Pick up the mailing-list post about running several services on one server where it stops, and keep writing it.
── EXCERPTED TEXT
Re: Running more than one service on one box

From: Dustin Puryear (dpuryear@usa.net)
Date: 09/14/01


Subject: Re: Running more than one service on one box
From: Dustin Puryear <dpuryear@usa.net>
To: Michael Kjorling <michael@kjorling.com>
Date: 14 Sep 2001 16:41:25 -0500
Message-Id: <1000503685.27848.38.camel@crack.vedalabs.com>

It all depends on the size and type of company you work for, at least in
my experience. It can be pretty expensive to delegate each service to a
dedicated machine. However, when you do this your level of availability
tends to increase because a broken box will not take out multiple
services.

Personally, I have never worked for a large company (I always end up
with the small to medium sized ones), and budgets are always tight. Keep
a good dedicated firewall, make sure each service has a backup, tighten
your servers, and you may find yourself in good shape.

For example, in a small network it can be very sensible to allow a PDC
to handle file sharing services, while dedicating a separate box as an
Exchange server. Your BDC could then be the database server, and so
forth.

Basically, be realistic. Is the increased security worth the investment?

Regards, Dustin

On Thu, 2001-09-13 at 11:26, Michael Kjorling wrote:
> -----BEGIN PGP SIGNED MESSAGE-----
> Hash: SHA1
>
> Please apologize me if this has been asked before, but I haven't seen
> it lately at least.
>
> Right now several of my servers are serving more than one thing - one
> does web, mail (both SMTP and POP), and DNS. Another does the same and
> adds the usual risks with being a workstation as well.
>
> I have been lobbying to split this up on more machines, and using one
> per service. That is, let one machine handle the email (possibly
> forwarding it to internal systems), let one handle the web, two for
> DNS (master and slave) and so on. But we are talking about a pretty
> small company so I am having a problem of getting the hardware this
> would require. It took an actual break-in to one of the systems before
> I was allowed to buy a dedicated hardware firewall, and I would prefer
> not having to go through the same mess again.
────
── DATA RECORDS
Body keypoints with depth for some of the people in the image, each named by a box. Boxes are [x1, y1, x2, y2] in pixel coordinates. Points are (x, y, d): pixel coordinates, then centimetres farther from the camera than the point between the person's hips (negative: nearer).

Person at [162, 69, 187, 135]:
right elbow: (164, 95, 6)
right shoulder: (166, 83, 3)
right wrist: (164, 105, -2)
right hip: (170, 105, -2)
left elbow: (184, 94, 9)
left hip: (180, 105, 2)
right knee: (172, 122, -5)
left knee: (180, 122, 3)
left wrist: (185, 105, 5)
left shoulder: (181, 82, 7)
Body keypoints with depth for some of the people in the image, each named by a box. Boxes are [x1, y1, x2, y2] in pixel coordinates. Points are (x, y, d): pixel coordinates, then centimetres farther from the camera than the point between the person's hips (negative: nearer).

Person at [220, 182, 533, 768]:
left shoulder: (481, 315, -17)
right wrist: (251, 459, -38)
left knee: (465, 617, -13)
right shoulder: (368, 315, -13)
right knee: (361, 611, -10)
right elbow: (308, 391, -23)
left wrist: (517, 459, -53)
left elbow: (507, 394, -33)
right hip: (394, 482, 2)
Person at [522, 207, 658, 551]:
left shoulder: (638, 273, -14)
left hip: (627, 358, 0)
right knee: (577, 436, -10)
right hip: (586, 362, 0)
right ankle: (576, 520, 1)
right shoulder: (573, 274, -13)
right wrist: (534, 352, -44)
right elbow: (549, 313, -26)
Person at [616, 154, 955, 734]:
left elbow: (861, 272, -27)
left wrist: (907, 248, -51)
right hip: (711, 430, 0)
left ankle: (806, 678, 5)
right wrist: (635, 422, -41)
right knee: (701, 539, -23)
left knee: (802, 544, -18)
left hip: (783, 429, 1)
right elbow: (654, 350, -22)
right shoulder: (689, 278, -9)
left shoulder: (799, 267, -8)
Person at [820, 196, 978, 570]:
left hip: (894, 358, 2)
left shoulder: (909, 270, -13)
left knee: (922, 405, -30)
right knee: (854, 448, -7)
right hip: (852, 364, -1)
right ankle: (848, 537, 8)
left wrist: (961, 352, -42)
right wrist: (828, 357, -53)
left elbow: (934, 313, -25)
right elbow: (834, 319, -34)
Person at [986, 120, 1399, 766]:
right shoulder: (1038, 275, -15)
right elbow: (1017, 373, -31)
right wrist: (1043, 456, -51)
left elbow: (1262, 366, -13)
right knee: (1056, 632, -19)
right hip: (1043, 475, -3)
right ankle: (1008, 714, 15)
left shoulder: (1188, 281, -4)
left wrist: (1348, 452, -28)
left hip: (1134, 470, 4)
────
• REPLY
>
> Could someone please give me some hints as to what the actual security
> implications would be of a setup like this? As it is, the company in
> question is rather dependant on their Internet connectivity (web site,
> email and so on), and I don't want to get into trouble if someone
> breaks in through a DNS implementation problem and then escalates
> their access and starts messing with the web site, for example.
>
> Any help is greatly appreciated!
>
>
> Michael Kjörling
>
> - --
> Michael Kjörling - michael@kjorling.com - PGP: 8A70E33E
> Manager Wolf.COM -- Programmer -- Network Administrator
> "We must be the change we wish to see" (Mahatma Gandhi)
>
> ^..^ Support the wolves in Norway -- go to ^..^
> \/ http://home.no.net/ulvelist/protest_int.htm \/
>
> ***** Please only send me emails which concern me *****
>
> -----BEGIN PGP SIGNATURE-----
> Version: GnuPG v1.0.6 (GNU/Linux)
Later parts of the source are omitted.